• [DIRECTIVE]: Scan the entries below. Report each line where the string "electrónico" occurs.

• [THE INPUT]:
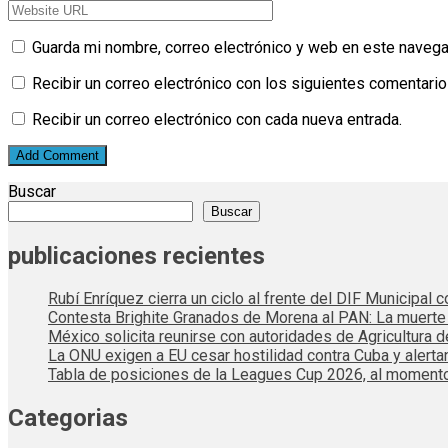
Guarda mi nombre, correo electrónico y web en este navega
Recibir un correo electrónico con los siguientes comentario
Recibir un correo electrónico con cada nueva entrada.
Buscar
Buscar
publicaciones recientes
Rubí Enríquez cierra un ciclo al frente del DIF Municipal
Contesta Brighite Granados de Morena al PAN: La muert
México solicita reunirse con autoridades de Agricultura 
La ONU exigen a EU cesar hostilidad contra Cuba y alerta
Tabla de posiciones de la Leagues Cup 2026, al momento
Categorias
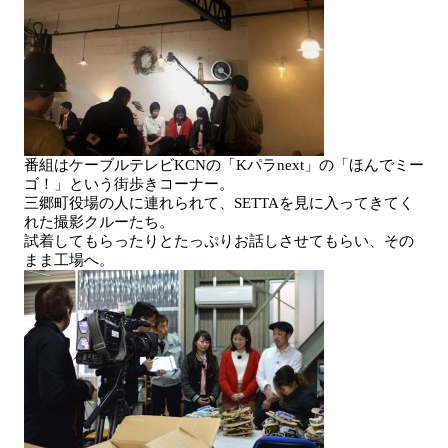
番組はケーブルテレビKCNの「Kパラnext」の「ほんでミー
ゴ！」という街歩きコーナー。
三郷町役場の人に連れられて、SETTAを見に入ってきてく
れた撮影クルーたち。
試着してもらったりとたっぷりお話しさせてもらい、その
まま工場へ。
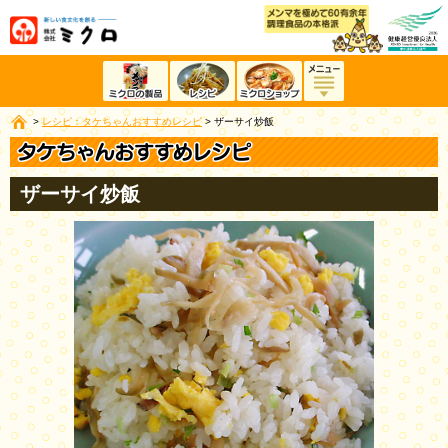
>
レシピ：タケちゃんおすすめレシピ
>
ザーサイ炒飯
ザーサイ炒飯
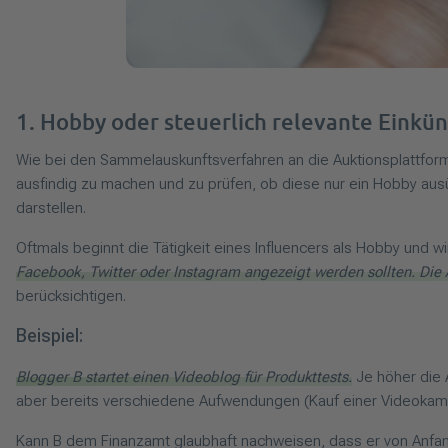
1. Hobby oder steuerlich relevante Einkün
Wie bei den Sammelauskunftsverfahren an die Auktionsplattform
ausfindig zu machen und zu prüfen, ob diese nur ein Hobby aus
darstellen.
Oftmals beginnt die Tätigkeit eines Influencers als Hobby und wir
Facebook, Twitter oder Instagram angezeigt werden sollten. Die A
berücksichtigen.
Beispiel:
Blogger B startet einen Videoblog für Produkttests.
Je höher die 
aber bereits verschiedene Aufwendungen (Kauf einer Videokame
Kann B dem Finanzamt glaubhaft nachweisen, dass er von Anfang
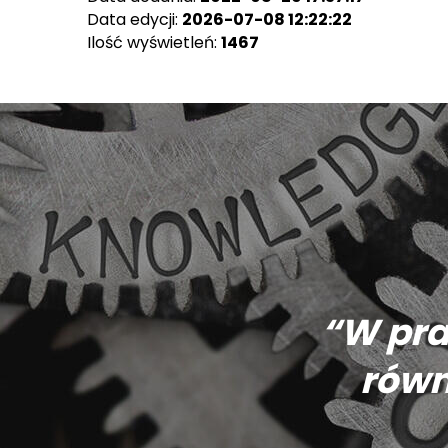
Data edycji:
2026-07-08 12:22:22
Ilość wyświetleń:
1467
“W pra
równ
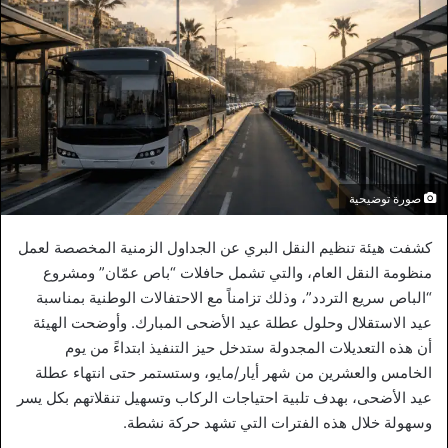
صورة توضيحية
كشفت هيئة تنظيم النقل البري عن الجداول الزمنية المخصصة لعمل
منظومة النقل العام، والتي تشمل حافلات “باص عمّان” ومشروع
“الباص سريع التردد”، وذلك تزامناً مع الاحتفالات الوطنية بمناسبة
عيد الاستقلال وحلول عطلة عيد الأضحى المبارك. وأوضحت الهيئة
أن هذه التعديلات المجدولة ستدخل حيز التنفيذ ابتداءً من يوم
الخامس والعشرين من شهر أيار/مايو، وستستمر حتى انتهاء عطلة
عيد الأضحى، بهدف تلبية احتياجات الركاب وتسهيل تنقلاتهم بكل يسر
وسهولة خلال هذه الفترات التي تشهد حركة نشطة.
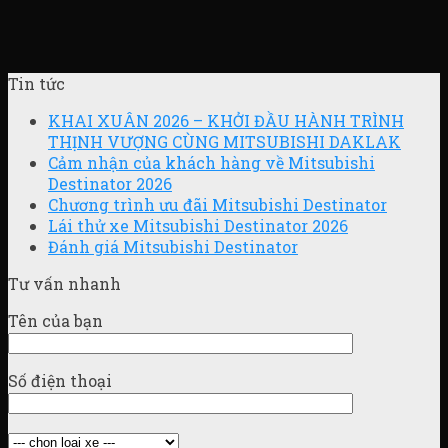
Tin tức
KHAI XUÂN 2026 – KHỞI ĐẦU HÀNH TRÌNH
THỊNH VƯỢNG CÙNG MITSUBISHI DAKLAK
Cảm nhận của khách hàng về Mitsubishi
Destinator 2026
Chương trình ưu đãi Mitsubishi Destinator
Lái thử xe Mitsubishi Destinator 2026
Đánh giá Mitsubishi Destinator
Tư vấn nhanh
Tên của bạn
Số điện thoại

• [SOLVED PROBLEM]:
Guarda mi nombre, correo electrónico y web en este navega
Recibir un correo electrónico con los siguientes comentario
Recibir un correo electrónico con cada nueva entrada.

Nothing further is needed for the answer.